Professor Doron Kalir Selected as Dean Stapleton Award for Faculty Excellence Recipient

Posted 2022-04-21 1:20pm

CSU Cleveland-Marshall College of Law Professor Doron Kalir has been selected as the 2022 recipient of the Dean Wilson G. Stapleton Award for Faculty Excellence.  He will receive his award at the Cleveland-Marshall Law Alumni Association Annual Luncheon on May 26.

The award is named for CSU C|M|LAW Hall of Fame member Dean Wilson G. Stapleton ’34, who served the law school for 32 years as a faculty member and later as dean.

“It is truly a tremendous honor for me to be even considered for the Award, let alone winning it,” said Kalir.

Professor Kalir joined the CSU C|M|LAW faculty in 2012.  He has recently been quoted as a legal expert on the Supreme Court and its decisions by several national publications including Newsweek and Business Insider.  

Kalir directs and teaches in the law school’s Appellate Practice Clinic, where students represent underprivileged communities, in addition to teaching Contracts. 

Under Professor Kalir’s direction, the Appellate Practice Clinic has experienced tremendous success, including winning its last three appeals with the U.S. Sixth Circuit Court of Appeals and several others before the 8th District Court of Appeals.

“We are very blessed for having students who are truly passionate about the cause,” explained Kalir. “Whether we represent prisoners who were poorly represented at trial; immigrants who are deported for no good reason; members of our local community who cannot afford legal representation but need to fight adverse parties who ‘lawyered up’ – in each case our students took the case with utmost seriousness, and produced excellent briefs for the Court.”
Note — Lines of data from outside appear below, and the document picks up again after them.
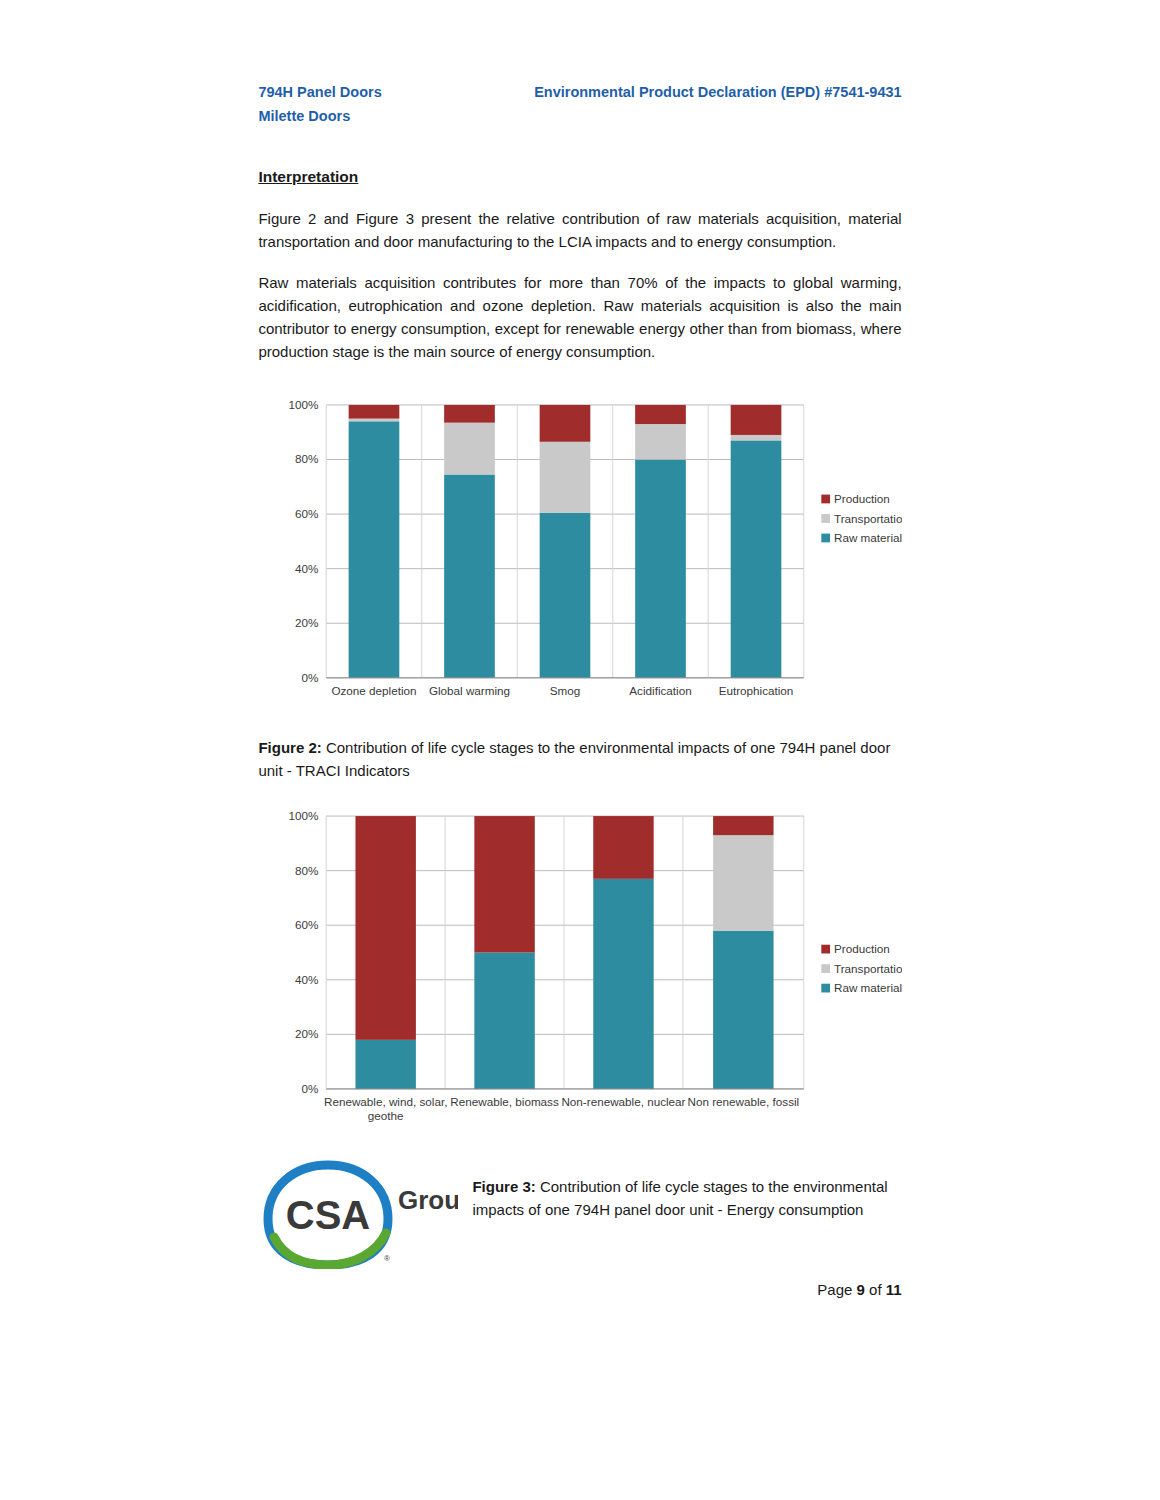794H Panel Doors Environmental Product Declaration (EPD) #7541-9431
Milette Doors
Interpretation
Figure 2 and Figure 3 present the relative contribution of raw materials acquisition, material transportation and door manufacturing to the LCIA impacts and to energy consumption.
Raw materials acquisition contributes for more than 70% of the impacts to global warming, acidification, eutrophication and ozone depletion. Raw materials acquisition is also the main contributor to energy consumption, except for renewable energy other than from biomass, where production stage is the main source of energy consumption.
100% 80% 60% 40% 20% 0% Ozone depletion Global warming Smog Acidification Eutrophication Production Transportation Raw material
Figure 2: Contribution of life cycle stages to the environmental impacts of one 794H panel door unit - TRACI Indicators
100% 80% 60% 40% 20% 0% Renewable, wind, solar, geothe Renewable, biomass Non-renewable, nuclear Non renewable, fossil Production Transportation Raw material
CSA ® Group
Figure 3: Contribution of life cycle stages to the environmental impacts of one 794H panel door unit - Energy consumption
Page 9 of 11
Representing underprivileged communities – such as persons afflicted with homelessness, immigrants, LGBTQ members, and others – before state and federal appeals courts, students learn how to perfect an appeal, author a brief, and present oral argument. But they also learn about the struggles some face while interacting with the justice system.  Kalir points to some of the Clinic’s current cases – an aunt who only wanted to become her niece's guardian but has to face a lawyer on the other side; a prisoner who went to prison for 23 years due to his trial-attorney's bad advice and now attempts to argue pro se against the United States government; an immigrant who was denied a stay of deportation proceedings despite a change in the government policy – as examples of cases where students are learning to create legal work-product at the highest level while serving a greater need.

“The fact is those who can’t afford legal representation usually need it the most. Bryan Stevenson famously taught us that ‘the opposite of poverty is not wealth but justice’,” said Kalir.  “The least fortunate among us are the ones the need the best representation. That is the kind of representation we’re trying to provide.”

Professor Kalir’s most recent publication, The Inner Logic of Bostock published by the Wake Forest Law Review Online in 2021, examines protections provided to one of those underrepresented communities –  LGBTQ members – by the United States Supreme Court in their decision on Bostock v. Clayton County.  His article explains how a formal logic model was used in the seminal opinion, where a conservative Supreme Court granted extremely wide protections to LGBTQ employees under Title VII of the Civil Rights Act of 1964.

Born and raised in Israel, Kalir became interested in the law from a very early age, inspired by his father who was a lawyer and also “the wisest person he’s ever met.”  When he was 12, Kalir was particularly inspired after reading “Courtroom” by Quentin Reynolds – a book about a Jewish lawyer Sam Leibowitz, who came to America from Europe and became one of this country’s most prominent defense attorneys.  But before studying law, Kalir completed a full military service in his home country. 

Speaking on the impact of his military service on his legal career, Kalir told Cleveland Jewish News in a profile earlier this year, “The notion of right and wrong, and the idea that power should never be abused were well entrenched during my service, and are still with me today… I realized that the rule of law must apply to the actions of the military as well. No one – including the military – can be above the law.”

Kalir first studied law in Israel at the Hebrew University Law School where he completed LL.B and LL.M degrees.  He then came to the United States and earned an LL.M. degree from Columbia Law School.  Kalir worked in private practice – mostly for Skadden, Arps in New York City – as an antitrust Attorney for several years before joining the Cleveland-Marshall faculty.

Professor Kalir knows he has found his calling in teaching.  When he interviewed to join the Cleveland-Marshall faculty, he told the interview committee that if accepted, he would “whistle every day on my way to work.”  To this day, he sometimes finds himself doing just that.

“I always loved teaching law,” explained Kalir.  “I have been teaching since my third year of law school, and never stopped since. The energy the students bring, the back and forth, the fact that they always, always keep you on your toes, makes this profession the best in the world, by far.  It’s truly a dream-come-true.”